We do this through the logon screen prompt and we also cover it in our Rules of Behavior document and security awareness training.

 

Advocate I

Re: Privacy Scanning

I would also add you need to understand the local laws and regulations where you're doing the inspection. If they say you can't do this then it doesn't matter what your own policies say. e.g. This would have been illegal in Germany prior to the GDPR coming into effect.

 

Contributor II

Re: Privacy Scanning


@iluom wrote:

I'm using a MITM Proxy to be able eavesdrop HTTPS communication for malicious content

[snip]

In this scenario am i violating privacy requirements?
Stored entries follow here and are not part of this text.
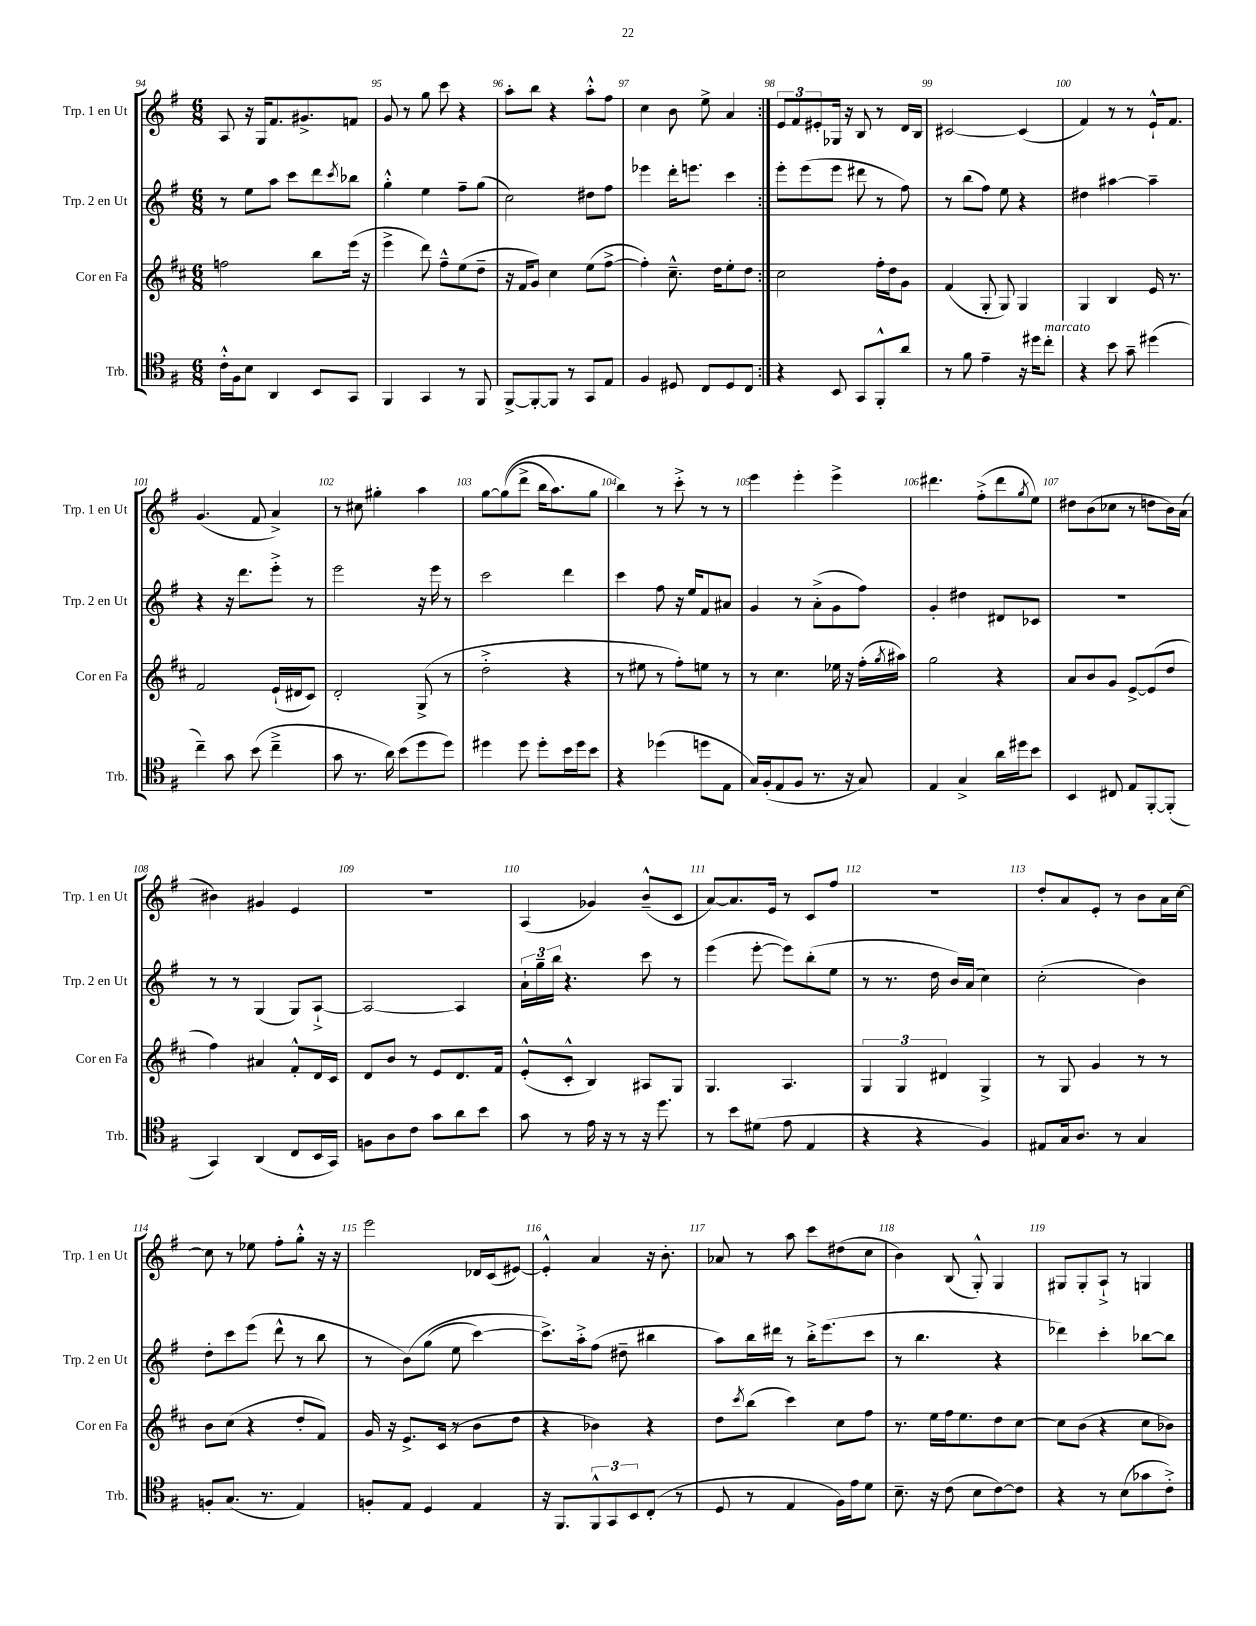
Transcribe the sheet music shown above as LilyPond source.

<<
\new StaffGroup <<
\new Staff = "s0" \with { instrumentName = "Trp. 1 en Ut" shortInstrumentName = "Trp. 1 en Ut" } {
    \clef treble \key g \major \numericTimeSignature \time 6/8
    \repeat volta 2 { a8 r16 g16 fis'8. gis'8.-> f'8 |
    g'8 r8 g''8 c'''8 r4 |
    a''8-. b''8 r4 a''8-.-^ fis''8 |
    c''4 b'8 e''8-> a'4 | }
    \tuplet 3/2 { e'8 fis'8 eis'8-. } ges16 r16 b8 r8 d'16 b16 |
    cis'2~ cis'4( |
    fis'4) r8 r8 e'16-!-^ fis'8. |
    g'4.( fis'8 a'4->) |
    r8 cis''8 gis''4-. a''4 |
    g''8~ g''8(\( d'''8-> b''16 a''8.) g''8 |
    b''4\) r8 c'''8-.-> r8 r8 |
    e'''4 e'''4-. e'''4-> |
    dis'''4. fis''8-.->( dis'''8 \acciaccatura { g''8 } e''8) |
    dis''8 b'8( ces''8 r8 d''8 b'16) a'16( |
    bis'4) gis'4 e'4 |
    R2. |
    a4( ges'4) b'8---^( c'8 |
    a'8~) a'8. e'16 r8 c'8 fis''8 |
    R2. |
    d''8-. a'8 e'8-. r8 b'8 a'16 c''16~ |
    c''8 r8 ees''8 fis''8-. g''8-.-^ r16 r16 |
    e'''2 des'16 c'16( eis'8~) |
    eis'4-.-^ a'4 r16 b'8.-. |
    aes'8 r8 a''8 c'''8 dis''8( c''8 |
    b'4) b8( g8-.-^) g4 |
    gis8 gis8-. a8-!-> r8 g4 \bar "|." |
}
\new Staff = "s1" \with { instrumentName = "Trp. 2 en Ut" shortInstrumentName = "Trp. 2 en Ut" } {
    \clef treble \key g \major \numericTimeSignature \time 6/8
    \repeat volta 2 { r8 e''8 a''8 c'''8 d'''8 \acciaccatura { c'''8 } bes''8 |
    g''4-.-^ e''4 fis''8-- g''8( |
    c''2) dis''8 fis''8 |
    ees'''4 d'''16-. e'''8. c'''4 | }
    e'''8-. e'''8( e'''8 dis'''8 r8 fis''8) |
    r8 b''8( fis''8) e''8 r4 |
    dis''4 ais''4~ ais''4-- |
    r4 r16 d'''8. e'''8-.-> r8 |
    e'''2 r16 e'''16 r8 |
    c'''2 d'''4 |
    c'''4 fis''8 r16 e''16 fis'8 ais'8 |
    g'4 r8 a'8-.->( g'8 fis''8) |
    g'4-. dis''4 dis'8 ces'8 |
    R2. |
    r8 r8 g4( g8) a8~-!-> |
    a2~ a4 |
    \tuplet 3/2 { a'16-! g''16-- b''16 } r4. c'''8 r8 |
    e'''4( e'''8~-. e'''8) b''8-.( e''8 |
    r8 r8. d''16 b'16) a'16( c''4) |
    c''2-.( b'4) |
    d''8-. c'''8 e'''8( d'''8-^ r8 b''8 |
    r8 b'8)\( g''8( e''8 c'''4~) |
    c'''8.->\) a''16-.-> fis''8( dis''8-- bis''4 |
    a''8) b''16 dis'''16 r8 b''16-.-> e'''8.( c'''8 |
    r8 b''4. r4 |
    des'''4) c'''4-. bes''8~ bes''8 \bar "|." |
}
\new Staff = "s2" \with { instrumentName = "Cor en Fa" shortInstrumentName = "Cor en Fa" } {
    \clef treble \key d \major \numericTimeSignature \time 6/8
    \repeat volta 2 { f''2 b''8 e'''16( r16 |
    e'''4-> d'''8) fis''8---^ e''8( d''8-- |
    r16 fis'16 g'8) cis''4 e''8( fis''8~-> |
    fis''4-.) cis''8.---^ d''16 e''8-. d''8 | }
    cis''2 fis''16-. d''16 g'8 |
    fis'4( g8-. g8) g4 |
    g4 b4 e'16 r8. |
    fis'2 e'16-!( dis'16 cis'8) |
    d'2-. g8->( r8 |
    d''2-.-> r4 |
    r8 eis''8 r8 fis''8-.) e''8 r8 |
    r8 cis''4. ees''16 r16 fis''16-.( \acciaccatura { g''8 } ais''16) |
    g''2 r4 |
    a'8 b'8 g'8 e'8~-> e'8( d''8 |
    fis''4) ais'4 fis'8-.-^ d'16 cis'16 |
    d'8 b'8 r8 e'8 d'8. fis'16 |
    e'8-.-^( cis'8-.-^ b4) ais8 g8 |
    g4. a4. |
    \tuplet 3/2 { g4 g4 dis'4 } g4-> |
    r8 g8 g'4 r8 r8 |
    b'8 cis''8( r4 d''8-. fis'8) |
    g'16 r16 e'8.-> cis'16( r8 b'8 d''8 |
    r4 bes'4) r4 |
    d''8 \acciaccatura { cis'''8 } b''8( cis'''4) cis''8 fis''8 |
    r8. e''16 fis''16 e''8. d''8 cis''8~ |
    cis''8 b'8( r4 cis''8 bes'8) \bar "|." |
}
\new Staff = "s3" \with { instrumentName = "Trb." shortInstrumentName = "Trb." } {
    \clef tenor \key g \major \numericTimeSignature \time 6/8
    \repeat volta 2 { c'16-.-^ fis16 b8 a,4 b,8 g,8 |
    fis,4 g,4 r8 fis,8 |
    fis,8~-> fis,8~-. fis,8 r8 g,8 e8 |
    fis4 dis8 c8 dis8 c8 | }
    r4 b,8 g,8 fis,8-.-^ a'8 |
    r8 fis'8 e'4-- r16 dis''16 c''8-.^\markup { \italic "marcato" } |
    r4 b'8 g'8-- dis''4( |
    c''4--) g'8 b'8( c''4---> |
    g'8 r8. a'16) b'8( d''8 d''8) |
    dis''4 dis''8 dis''8-. b'16 dis''16 b'8 |
    r4 des''4( d''8 e8 |
    g16) fis16-.( e8 fis8 r8. r16 g8) |
    e4 g4-> a'16 dis''16 b'8 |
    b,4 cis8 e8 fis,8~-. fis,8-.( |
    g,4) a,4( c8 b,16 g,16) |
    f8 a8 c'8 g'8 a'8 b'8 |
    g'8 r8 e'16 r16 r8 r16 d''8. |
    r8 b'8 dis'8( e'8 e4 |
    r4 r4 fis4) |
    eis8 g16 a8. r8 g4 |
    f8-. g8.( r8. e4) |
    f8-. e8 d4 e4 |
    r16 fis,8. \tuplet 3/2 { fis,8-^ g,8 b,8 } c8-.( r8 |
    d8 r8 e4 fis16) e'16 d'8 |
    b8.-- r16 c'8( b8 c'8~) c'8 |
    r4 r8 b8( ges'8 c'8-.->) \bar "|." |
}
>>
>>
\layout { \context { \Score currentBarNumber = #94 \override BarNumber.break-visibility = ##(#f #t #t) barNumberVisibility = #all-bar-numbers-visible } }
I'd say absolutely. HTTPS implies end-to-end encryption. The user's expectation is that no one (or thing) should be able to read what is sent back and forth - regardless of the intent of the third party.

Highlighted
Contributor I

Re: Privacy Scanning

 

So, the message is..

 

If you are not supposed to recognize a person in disguise at your entrance gate, and should be allowed in THEN you have to have so many measures, controls, techniques, protections, assumptions, tools.....complicated...which sounds ridiculous 

 

Nitty-gritty is  one should be able to anticipate and take measures for all the attacks in the world they could face in their systems. 

 

By allowing the traffic as it is ...and leave the problem(responsibility of securing) to the prowess of network applications, EDR, DB Systems and application software.

 

 

 

 

Mouli, CISSP
Contributor I

Re: Privacy Scanning

 

Malware packed executables that can lead to malicious file execution attacks, image tag injection with HTML content and scripts that can lead to XSS and clickjacking attacks, unsanitized Mashup content and HTML5 tag abuse attacks are some examples of how the content can be used as an attack vector.

 

So if content scanning is necessarily restricted for scanning due to privacy, then the software (applications) should be resilient enough to withstand or thwart the above mentioned attacks...seems Defense in Depth principle is being diluted or unevenly distributed

 

If more security is required ...should shed some privacy... they are never complementary each other..

 

 

 

 

Mouli, CISSP
Newcomer II

Re: Privacy Scanning

Consent first and foremost and remember to configure your proxy to bypass personally sensitive sites such as banking sites etc. ie. you proxy should not inspect these sites at all.

Contributor II

Re: Privacy Scanning


@iluom wrote:

So if content scanning is necessarily restricted for scanning due to privacy, then the software (applications) should be resilient enough to withstand or thwart the above mentioned attacks...seems Defense in Depth principle is being diluted or unevenly distributed

 


The core issue legally and ethically is a reasonable expectation of privacy. HTTPS is supposed to represent end-to-end encryption. If you want to scan all traffic, disable HTTPS - don't give users a sense that their communications are encrypted from end-to-end. The other way of looking at this is that while there may be a threat in an encrypted channel, it still needs the vulnerability on the target system/network to materialize. I don't think ensuring privacy dilutes defense in depth. As you noted, the scenario you depict is essentially a man in the middle mechanism. If an organization can provide absolute assurance that it won't be abused, then shouldn't it be able to provide absolute assurance that its systems have been hardened (i.e. can withstand an attack via an encrypted channel)? Similarly, if it can't provide the assurance that a system isn't vulnerable to some encrypted attack, then it also can't be assured that its scanning of encrypted traffic can't be abused either.